Certains me reprochent ma nostalgie, mais la nostalgie n'est en rien une lamentation: je ne demande pas de pleurer sur mon sort qui est parfaitement heureux ni sur ma mort prochaine qui n'est pas scandaleuse après une longue vie. Toute différence me paraissant digne d’intérêt, j’expose seulement ce que j'ai été demandant de regarder ma vie  avec la curiosité et, peut-être, la sympathie amusée de qui a vécu autrement.

Ma vie scolaire primaire ne dura que trois ans. J’appris en sauvageon, en maraude, grappillant de ci de là tout ce qui pouvait me nourrir le cerveau. Ma curiosité était insatiable d’autant qu’il n’y avait pas de barrière entre l’intérieur de l’école et son extérieur, l’école était dans le village, le village était dans les champs et les bois, quelques mètres séparaient ces frontières que mon père, l’instituteur du village, avait l’intelligence de considérer comme perméables. La nature rentrait dans l’école comme celle-ci se déroulait dans la nature et tout était prétexte à découvertes et apprentissages. Une vie heureuse. L’école était dans ses murs, l’école était hors les murs. Peu de différences. L’intérieur était le lieu des acquisitions « techniques » comme la lecture, l’écriture, le calcul mental, l’addition, la soustraction; l’extérieur nourrissait ces acquisitions, leur ôtant leur caractère abstrait pour les incarner dans le récit de pêches aux goujons, à la grenouille, la cueillette et la recension de plantes diverses qu’il fallait nommer et savoir reconnaître. Ainsi nous apprenions sans cesse et nos maraudes de garnements, nos jeux guerriers dans les champs et les bois apportaient au pédagogue dans l’âme qu’était mon père, la chair de leçons qui, sans cela, n’auraient été que d’os.

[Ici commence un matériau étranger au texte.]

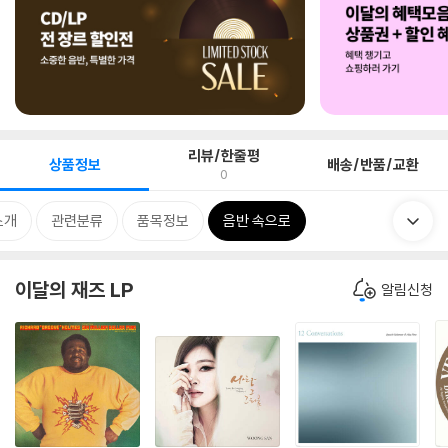
리뷰/한줄평
상품정보
배송/반품/교환
0
소개
관련분류
품목정보
음반 속으로
이달의 재즈 LP
알림신청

Tous ces visages d’enfants au milieu desquels j’ai vécu sont aujourd’hui devenus un peu flous d’autant que toute école est un lieu de passage où certains entrent alors que d’autres partent. Pourtant trois d’entre eux me sont encore si présents que je ne parviens pas à imaginer ce qu’ils ont dû devenir adultes. Je revois encore le visage rond, toujours rieur, toujours décoiffé avec sa fossette au coin gauche de la bouche de Robert Bonnal mon grand copain, celui qui, avec ses deux ans de plus que moi, m’avait pris sous son aile pour m’initier aux mystères de la campagne tandis que je l’aidais à acquérir quelques connaissances scolaires de base pour lesquelles il ne manifestait aucun intérêt.
Je me souviens aussi assez nettement d’André Bouviala qui n’avait qu’un an de plus que moi, garnement solide au visage presque carré, trapu, dur à la tâche et dont les qualités physiques faisaient mon admiration. Je le revois, à cinq ans, grimpant au sommet d’un noyer qui me paraissait alors gigantesque (mon père ne m’avait-il pas raconté que c’était d’un arbre identique qu’Hercule avait fait sa massue pour abattre l’hydre de Lerne ?) pour dénicher des œufs de corbeau presque aussitôt devenus matière à leçon de choses.

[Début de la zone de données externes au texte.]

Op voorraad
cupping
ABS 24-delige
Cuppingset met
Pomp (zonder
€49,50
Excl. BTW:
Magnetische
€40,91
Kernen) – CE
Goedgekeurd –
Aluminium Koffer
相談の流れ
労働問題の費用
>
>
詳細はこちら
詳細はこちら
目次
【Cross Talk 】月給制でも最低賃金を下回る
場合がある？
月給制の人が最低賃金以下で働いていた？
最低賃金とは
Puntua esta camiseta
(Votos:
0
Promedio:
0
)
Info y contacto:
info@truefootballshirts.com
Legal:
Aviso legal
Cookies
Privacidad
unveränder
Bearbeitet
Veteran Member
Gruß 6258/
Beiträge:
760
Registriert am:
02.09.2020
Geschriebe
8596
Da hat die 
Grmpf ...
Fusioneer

Et la mignonne Marie Champbreton, mon amoureuse, née quelques mois avant moi avec laquelle, bien qu’elle ait été dans un niveau théoriquement inférieur, j’essayais de passer le plus de temps possible, dont je me rapprochais toujours lorsque les écoliers étaient rassemblés pour observer ensemble quelque animal, quelque image d’histoire avec qui j’essayais de jouer dans la cour de récréation bien que devant éviter de négliger les jeux plus mâles auxquels mon statut de garçon exigeait que je participe.